Anna goes after Elsa with the help of an ice courier named Kristoff (Jonathan Groff) and it’s not as simple as telling Elsa she’s okay and should accept Anna’s love. The dangers of Elsa’s powers still manifest, as the story continues to deepen over an hour in. Elsa has to learn that she controls the outcome of her powers, and she’s forced to when it’s her sister’s life on the line. It may seem obvious, but there will never be too many stories about love triumphing over fear. In fact, you may know that in the history of Frozen’s development, Elsa was originally a villain. The filmmakers added an important layer to the story in order to give Elsa a positive journey.
It’s Anna’s journey too. Frozen is a love story between the two sisters, and the fact that Anna meets a cool dude along the way is incidental. The thing about true love’s kiss is a bit of a misdirect, one that I saw coming. I mean, I knew whose “true love kiss” would really be the one Anna needed, but letting the characters figure it out is powerful.

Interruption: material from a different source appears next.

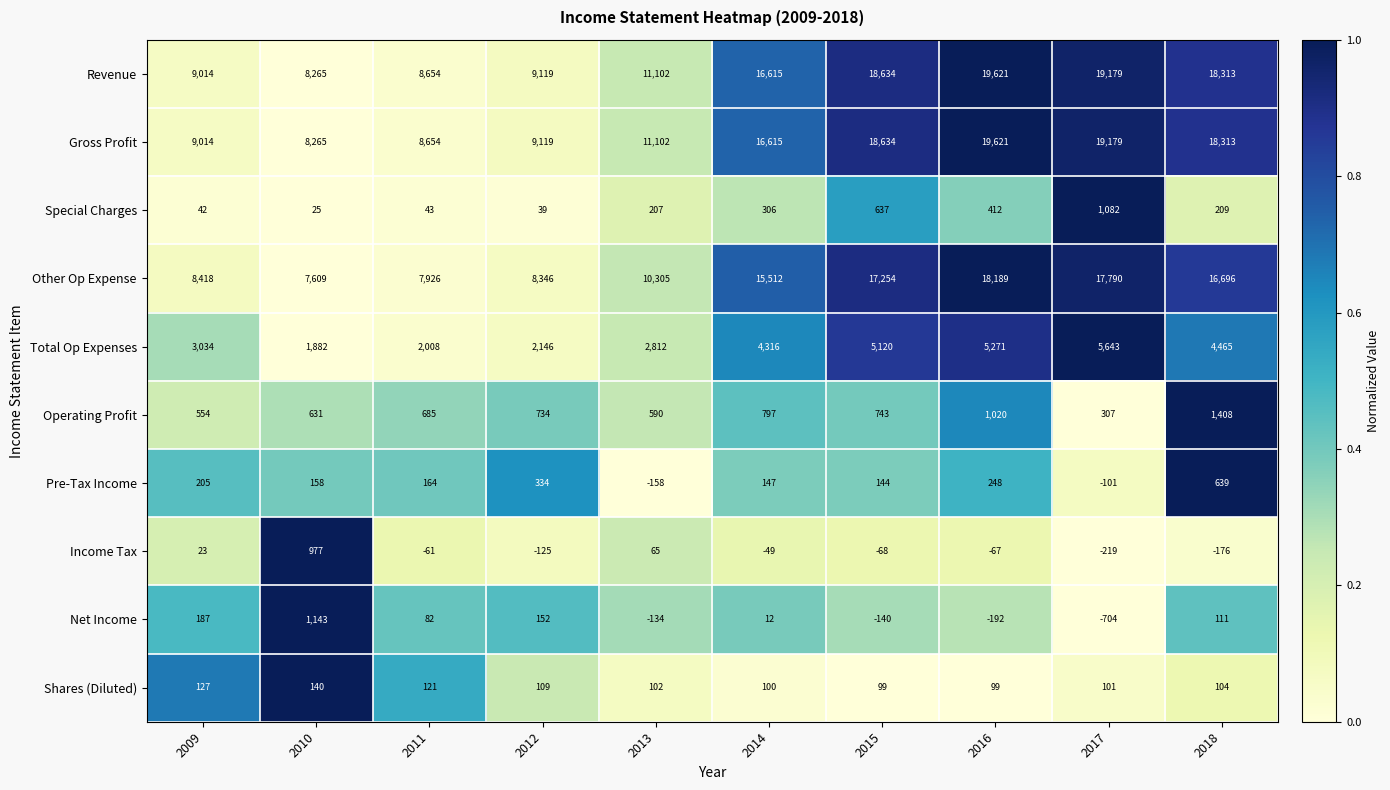

At how many categories does at least one series exceed 0?

10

We’re dealing with a metaphor about owning one’s power in the face of persecution, so the metaphor is only complete when they own that power themselves. It’s always a good thing when stories deal with a love that’s deeper than “boy meets girl.” There’s nothing wrong with meeting a cool dude on your adventure, as long as it’s not the end all be all for going on the quest.
There’s also a talking snowman, ice battles, wolf chases and all sorts of exciting fun stuff in Frozen. It’s just that it’s so deep, it gets me going on all the themes. It’s like screenwriter Jennifer Lee wanted to riff on all the Disney tropes with loving homage, but a sense of righting some wrongs. There’s a little “kill the beast” in there, certainly the Prince Charming and Damsel in Distress myths. Perhaps the biggest subversion is of the whole Disney archetype: a lone outcast leaving his/her home to discover his/her surrogate family out there, and returning with them to take his/her rightful place. Frozen is about loving the family you have.
Bonus features are light, which might also qualify Frozen for the Save It For The Special Edition Award. Eventually there’ll be a Diamond Edition, but I don’t really mind that there’s not a feature length audio commentary or in-depth features about how animation is made. I know that already. In fact, “The Making of Frozen” has no actual information about how the film was made, but it’s an awesome musical number in the halls of Disney Animation. I hope that’s available on iTunes. A seven-minute feature on Disney and Hans Christian Anderson is informative about Walt Disney’s interest in Anderson fables. Deleted scenes include some early versions of Elsa as a villain, and the music videos include “Let it Go” in Spanish, Italian and Malaysian! The Oscar-nominated short Get a Horse! that accompanied the film is also included, only now you get to decide whether you watch it first or jump right to Frozen.